El profundo cambio histórico en que estamos inmersos tiene aquí uno de sus retos fundamentales. Necesitamos superar el pragmatismo monetarista impuesto por una sociedad mercantilizada en sus más profundas raíces. La confusión entre precio y valor ha conducido al cinismo planetario en que vivimos. Si cínico es quien conoce el precio de todo, pero ignora el valor de algo, la sociedad actual ha caído en un cinismo apabullante que se traduce en nihilismo. La confusión entre precio y valor conduce al desprecio generalizado, es decir, a la negación sistemática del universo humano del espíritu (nihilismo).

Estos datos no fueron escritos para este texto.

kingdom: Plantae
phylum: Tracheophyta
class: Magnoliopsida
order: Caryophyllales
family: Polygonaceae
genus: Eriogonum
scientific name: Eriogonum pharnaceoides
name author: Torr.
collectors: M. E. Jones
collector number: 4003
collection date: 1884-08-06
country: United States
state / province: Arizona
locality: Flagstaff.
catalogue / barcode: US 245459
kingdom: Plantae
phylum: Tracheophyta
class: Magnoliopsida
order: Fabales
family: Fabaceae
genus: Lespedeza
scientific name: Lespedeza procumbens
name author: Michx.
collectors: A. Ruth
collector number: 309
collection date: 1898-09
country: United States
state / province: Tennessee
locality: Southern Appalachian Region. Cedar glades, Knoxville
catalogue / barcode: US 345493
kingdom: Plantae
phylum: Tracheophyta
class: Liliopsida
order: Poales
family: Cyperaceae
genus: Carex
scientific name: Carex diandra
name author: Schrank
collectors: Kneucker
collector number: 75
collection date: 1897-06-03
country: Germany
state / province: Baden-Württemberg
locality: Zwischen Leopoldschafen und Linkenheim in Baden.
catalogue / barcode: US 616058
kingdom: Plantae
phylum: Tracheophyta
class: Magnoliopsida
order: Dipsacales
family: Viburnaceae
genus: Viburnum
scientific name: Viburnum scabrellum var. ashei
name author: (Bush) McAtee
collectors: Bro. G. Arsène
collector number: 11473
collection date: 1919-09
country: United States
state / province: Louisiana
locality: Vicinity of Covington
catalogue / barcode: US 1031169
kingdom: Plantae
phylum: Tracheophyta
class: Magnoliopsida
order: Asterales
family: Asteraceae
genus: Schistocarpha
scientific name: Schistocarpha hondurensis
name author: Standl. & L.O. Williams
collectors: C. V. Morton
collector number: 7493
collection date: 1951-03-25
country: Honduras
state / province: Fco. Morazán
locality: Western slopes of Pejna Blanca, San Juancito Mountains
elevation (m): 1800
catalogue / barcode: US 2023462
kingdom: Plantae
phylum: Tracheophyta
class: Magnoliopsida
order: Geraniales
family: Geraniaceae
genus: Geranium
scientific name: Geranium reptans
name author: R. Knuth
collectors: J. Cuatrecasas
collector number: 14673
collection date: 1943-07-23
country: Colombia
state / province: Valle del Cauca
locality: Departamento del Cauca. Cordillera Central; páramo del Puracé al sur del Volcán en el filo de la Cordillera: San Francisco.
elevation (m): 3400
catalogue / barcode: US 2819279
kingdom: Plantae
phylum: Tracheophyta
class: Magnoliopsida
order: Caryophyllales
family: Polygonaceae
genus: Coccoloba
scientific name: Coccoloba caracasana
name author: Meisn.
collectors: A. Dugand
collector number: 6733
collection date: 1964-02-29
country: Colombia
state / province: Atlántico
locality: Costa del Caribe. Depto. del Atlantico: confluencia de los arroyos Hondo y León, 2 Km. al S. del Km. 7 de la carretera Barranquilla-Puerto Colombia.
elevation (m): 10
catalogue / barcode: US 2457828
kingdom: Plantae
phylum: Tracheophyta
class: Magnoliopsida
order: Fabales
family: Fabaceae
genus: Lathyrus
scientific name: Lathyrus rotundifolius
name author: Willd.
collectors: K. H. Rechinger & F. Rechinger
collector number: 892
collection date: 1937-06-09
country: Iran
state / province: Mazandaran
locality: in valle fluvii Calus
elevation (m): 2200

Es necesario, por tanto, distinguir claramente los dos conceptos.

El precio es el resultado del equilibrio impuesto por el mercado entre la oferta y la demanda, lo que, en definitiva, acaba traduciéndose en una cantidad monetaria. Por el contrario, el valor es una cualidad imponderable (no tiene precio), que viene dado por la estimación subjetiva de quien lo concede. El amor, la belleza, la bondad, la felicidad, son bienes imponderables, y por tanto, resulta antológicamente imposible atribuirlas un precio, a menos que caigamos en el cinismo nihilista que antes denunciaba.

La salida del impasse histórico que todo esto supone no acabará con la denuncia que hemos hecho u otras semejantes que pudieran hacerse. Es necesario restablecer una escala de valores que supere el mercantilismo en que hemos caído, y ello sólo será posible mediante un cambio radical de la actitud ante la vida que todo ello implica. Y aunque sigamos con la denuncia -y lo haremos- de la situación allí donde podamos hacerlo, quizá podemos empezar por cambiar actitudes y situaciones. Así, frente a la orgía del consumo en que se han convertido las Navidades, quizá convenga cultivar virtudes más humildes; dedicarse más a la familia y a los amigos, recordar a los pobres practicando el aguinaldo, hacer sonar la zambomba y la pandereta, entonando los viejos villancicos que aprendimos en la infancia.

José Luis Abellán es presidente del Ateneo de Madrid.